» **WHAT YOU SHOULD DO**
Exactly as written, copy the lines that run from the start of the data below to the line containing "muerte << 'al parecer Dios m", both ends included.
[INFORMATION PROVIDED Boundary: Start]
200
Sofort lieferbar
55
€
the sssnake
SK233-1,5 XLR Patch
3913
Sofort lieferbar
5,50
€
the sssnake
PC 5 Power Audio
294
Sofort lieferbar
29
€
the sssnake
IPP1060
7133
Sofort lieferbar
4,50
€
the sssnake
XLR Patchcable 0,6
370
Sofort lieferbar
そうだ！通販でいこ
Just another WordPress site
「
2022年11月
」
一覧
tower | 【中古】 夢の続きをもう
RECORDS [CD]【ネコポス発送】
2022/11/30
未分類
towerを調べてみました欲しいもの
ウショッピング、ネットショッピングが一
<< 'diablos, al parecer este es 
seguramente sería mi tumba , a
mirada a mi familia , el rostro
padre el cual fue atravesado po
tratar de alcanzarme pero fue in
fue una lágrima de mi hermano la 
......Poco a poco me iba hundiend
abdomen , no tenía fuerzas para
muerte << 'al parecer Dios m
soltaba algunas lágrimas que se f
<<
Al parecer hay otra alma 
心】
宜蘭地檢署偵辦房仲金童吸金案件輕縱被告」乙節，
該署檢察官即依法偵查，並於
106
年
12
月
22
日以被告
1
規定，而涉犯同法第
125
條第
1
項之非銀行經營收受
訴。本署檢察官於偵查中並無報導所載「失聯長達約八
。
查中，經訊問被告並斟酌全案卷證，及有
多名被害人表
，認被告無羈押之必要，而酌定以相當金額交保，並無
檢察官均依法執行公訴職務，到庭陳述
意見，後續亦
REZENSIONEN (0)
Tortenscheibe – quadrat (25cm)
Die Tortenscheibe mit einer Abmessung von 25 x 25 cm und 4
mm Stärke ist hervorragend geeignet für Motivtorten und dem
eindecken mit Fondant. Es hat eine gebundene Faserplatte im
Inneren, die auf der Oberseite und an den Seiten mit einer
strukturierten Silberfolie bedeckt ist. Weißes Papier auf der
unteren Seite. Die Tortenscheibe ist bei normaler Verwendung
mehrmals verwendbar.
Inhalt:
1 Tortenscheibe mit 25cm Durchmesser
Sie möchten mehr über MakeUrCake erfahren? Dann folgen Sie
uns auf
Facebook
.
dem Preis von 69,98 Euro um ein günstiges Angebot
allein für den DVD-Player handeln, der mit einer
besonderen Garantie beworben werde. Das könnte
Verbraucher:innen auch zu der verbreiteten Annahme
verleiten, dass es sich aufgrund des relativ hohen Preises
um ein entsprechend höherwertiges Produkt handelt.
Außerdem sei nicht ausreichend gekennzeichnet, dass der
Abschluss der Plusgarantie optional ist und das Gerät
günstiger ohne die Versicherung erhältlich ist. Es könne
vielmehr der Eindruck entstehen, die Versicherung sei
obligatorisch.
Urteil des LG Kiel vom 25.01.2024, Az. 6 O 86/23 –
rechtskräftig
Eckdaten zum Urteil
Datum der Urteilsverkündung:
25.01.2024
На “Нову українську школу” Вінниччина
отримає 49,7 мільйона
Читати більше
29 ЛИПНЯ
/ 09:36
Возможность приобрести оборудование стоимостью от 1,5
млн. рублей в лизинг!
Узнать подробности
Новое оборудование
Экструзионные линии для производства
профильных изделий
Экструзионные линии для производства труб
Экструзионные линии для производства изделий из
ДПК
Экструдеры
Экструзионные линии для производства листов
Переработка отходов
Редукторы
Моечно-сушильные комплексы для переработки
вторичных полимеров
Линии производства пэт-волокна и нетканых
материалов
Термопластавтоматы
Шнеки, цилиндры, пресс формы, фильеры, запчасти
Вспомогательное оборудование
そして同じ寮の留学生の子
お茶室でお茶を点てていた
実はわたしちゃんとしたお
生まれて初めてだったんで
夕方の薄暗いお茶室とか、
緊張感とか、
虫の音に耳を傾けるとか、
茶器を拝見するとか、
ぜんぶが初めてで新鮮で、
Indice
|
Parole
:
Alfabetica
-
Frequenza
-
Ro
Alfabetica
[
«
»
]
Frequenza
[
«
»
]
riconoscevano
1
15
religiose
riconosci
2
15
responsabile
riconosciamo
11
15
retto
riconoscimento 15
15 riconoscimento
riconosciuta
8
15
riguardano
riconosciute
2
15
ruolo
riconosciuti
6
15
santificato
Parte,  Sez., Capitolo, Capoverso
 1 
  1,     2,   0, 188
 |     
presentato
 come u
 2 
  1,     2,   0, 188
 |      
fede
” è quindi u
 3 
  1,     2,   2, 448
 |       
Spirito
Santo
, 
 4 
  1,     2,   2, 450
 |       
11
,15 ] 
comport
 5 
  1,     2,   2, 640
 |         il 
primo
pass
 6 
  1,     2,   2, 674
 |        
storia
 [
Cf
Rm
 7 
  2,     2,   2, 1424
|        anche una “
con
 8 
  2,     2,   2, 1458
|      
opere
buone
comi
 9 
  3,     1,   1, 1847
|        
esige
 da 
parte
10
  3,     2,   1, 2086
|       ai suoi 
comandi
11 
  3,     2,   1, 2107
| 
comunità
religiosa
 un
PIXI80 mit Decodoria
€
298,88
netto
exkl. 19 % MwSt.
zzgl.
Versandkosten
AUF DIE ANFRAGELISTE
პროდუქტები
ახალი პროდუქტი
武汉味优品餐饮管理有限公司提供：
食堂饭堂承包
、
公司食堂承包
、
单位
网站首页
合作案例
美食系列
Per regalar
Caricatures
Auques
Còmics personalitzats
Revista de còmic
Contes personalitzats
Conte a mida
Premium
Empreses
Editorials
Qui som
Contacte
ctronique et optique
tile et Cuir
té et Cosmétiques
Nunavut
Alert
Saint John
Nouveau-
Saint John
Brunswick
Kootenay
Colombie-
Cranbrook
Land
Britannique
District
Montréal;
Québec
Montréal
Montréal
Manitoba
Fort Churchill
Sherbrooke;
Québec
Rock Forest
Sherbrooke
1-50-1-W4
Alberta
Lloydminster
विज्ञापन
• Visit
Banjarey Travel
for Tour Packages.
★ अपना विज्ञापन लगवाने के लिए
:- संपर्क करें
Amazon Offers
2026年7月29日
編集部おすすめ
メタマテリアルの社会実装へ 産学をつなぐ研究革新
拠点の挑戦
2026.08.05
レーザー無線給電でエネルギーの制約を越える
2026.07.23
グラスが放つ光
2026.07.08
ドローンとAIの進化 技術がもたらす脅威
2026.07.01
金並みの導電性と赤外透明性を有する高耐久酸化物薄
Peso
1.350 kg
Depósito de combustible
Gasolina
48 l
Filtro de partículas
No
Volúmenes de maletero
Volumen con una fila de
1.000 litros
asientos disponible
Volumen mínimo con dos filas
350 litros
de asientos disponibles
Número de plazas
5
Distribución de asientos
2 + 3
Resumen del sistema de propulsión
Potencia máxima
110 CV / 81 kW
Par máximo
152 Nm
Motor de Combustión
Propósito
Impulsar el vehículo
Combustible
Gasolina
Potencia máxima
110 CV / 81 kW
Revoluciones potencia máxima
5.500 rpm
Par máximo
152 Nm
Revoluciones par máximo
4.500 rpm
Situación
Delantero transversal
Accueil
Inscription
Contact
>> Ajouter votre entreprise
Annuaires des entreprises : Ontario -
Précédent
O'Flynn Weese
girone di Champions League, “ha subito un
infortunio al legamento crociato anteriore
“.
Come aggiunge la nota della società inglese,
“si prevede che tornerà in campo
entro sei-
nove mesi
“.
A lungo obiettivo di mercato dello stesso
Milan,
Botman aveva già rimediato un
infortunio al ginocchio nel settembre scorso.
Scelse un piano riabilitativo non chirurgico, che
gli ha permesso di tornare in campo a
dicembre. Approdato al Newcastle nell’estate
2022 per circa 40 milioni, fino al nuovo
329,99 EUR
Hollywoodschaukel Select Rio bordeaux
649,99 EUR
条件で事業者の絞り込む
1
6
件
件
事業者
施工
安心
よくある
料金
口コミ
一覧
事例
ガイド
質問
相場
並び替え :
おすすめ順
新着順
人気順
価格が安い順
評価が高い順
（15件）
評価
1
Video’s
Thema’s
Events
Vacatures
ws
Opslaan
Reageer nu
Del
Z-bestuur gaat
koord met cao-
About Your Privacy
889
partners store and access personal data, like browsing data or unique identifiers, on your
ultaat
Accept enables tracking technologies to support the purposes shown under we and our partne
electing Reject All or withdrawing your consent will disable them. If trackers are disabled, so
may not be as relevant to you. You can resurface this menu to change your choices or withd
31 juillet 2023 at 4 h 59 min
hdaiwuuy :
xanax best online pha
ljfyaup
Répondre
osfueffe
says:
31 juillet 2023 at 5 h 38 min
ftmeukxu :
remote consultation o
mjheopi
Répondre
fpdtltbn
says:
[INFORMATION PROVIDED Boundary: End]
» **RESULT BELOW**
200
Sofort lieferbar
55
€
the sssnake
SK233-1,5 XLR Patch
3913
Sofort lieferbar
5,50
€
the sssnake
PC 5 Power Audio
294
Sofort lieferbar
29
€
the sssnake
IPP1060
7133
Sofort lieferbar
4,50
€
the sssnake
XLR Patchcable 0,6
370
Sofort lieferbar
そうだ！通販でいこ
Just another WordPress site
「
2022年11月
」
一覧
tower | 【中古】 夢の続きをもう
RECORDS [CD]【ネコポス発送】
2022/11/30
未分類
towerを調べてみました欲しいもの
ウショッピング、ネットショッピングが一
<< 'diablos, al parecer este es 
seguramente sería mi tumba , a
mirada a mi familia , el rostro
padre el cual fue atravesado po
tratar de alcanzarme pero fue in
fue una lágrima de mi hermano la 
......Poco a poco me iba hundiend
abdomen , no tenía fuerzas para
muerte << 'al parecer Dios m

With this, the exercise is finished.